As for the second advice, I regard individualization and control of the load as a safeguard against injury, and as a way of getting the desired effects from training. We need to start by learning what the load indicators for each training method are. For example, to develop capacity or ARC, the chosen holds and wall angle will allow completing each set without subjective forearm “pain” exceeding 1-2 in a scale from 1 to 5; if power-endurance is the objective of the exercise, pain can go up to 3-4 during a set or route, and it can build up from one set to the next, until we fall or get to muscle failure just in the last repetition of the last set…

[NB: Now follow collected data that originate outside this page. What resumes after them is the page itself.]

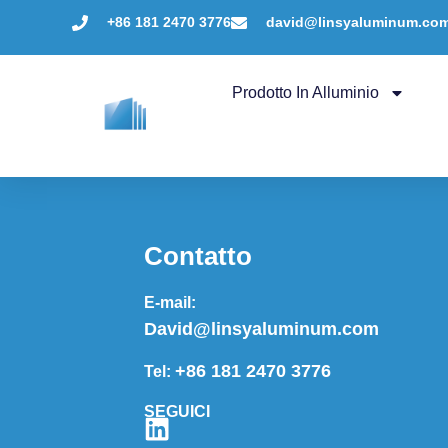
+86 181 2470 3776
david@linsyaluminum.co
Prodotto In Alluminio
Contatto
E-mail:
David@linsyaluminum.com
+86 181 2470 3776
Tel:
SEGUICI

So, when it is managed correctly, the load will allow us to 1) keep a consistently healthy execution and 2) comply with the method’s requirements, in the form of subjective sensations, distance, and time or number of repetitions. If we are struggling to do that, some load parameter has to be modified: hold size and wall angle, added weight, complexity of movements, etc. for maximum strength, length and number of repetitions or pauses for endurance, and edge depth and distance for campus boarding, for citing a few.
I also employ a numerical scale which the climber uses to make a daily evaluation of some aspects that tell us whether we are on the right track.
Another way to make sure we are fulfilling all those requirements is to educate ourselves on methodology and planning, or hiring a professional coach. If we choose the latter, though, part of our success will depend on our selection criteria. I believe that currently every user of coaching services should take a moment to ponder what he or she thinks a qualified coach is, and act accordingly.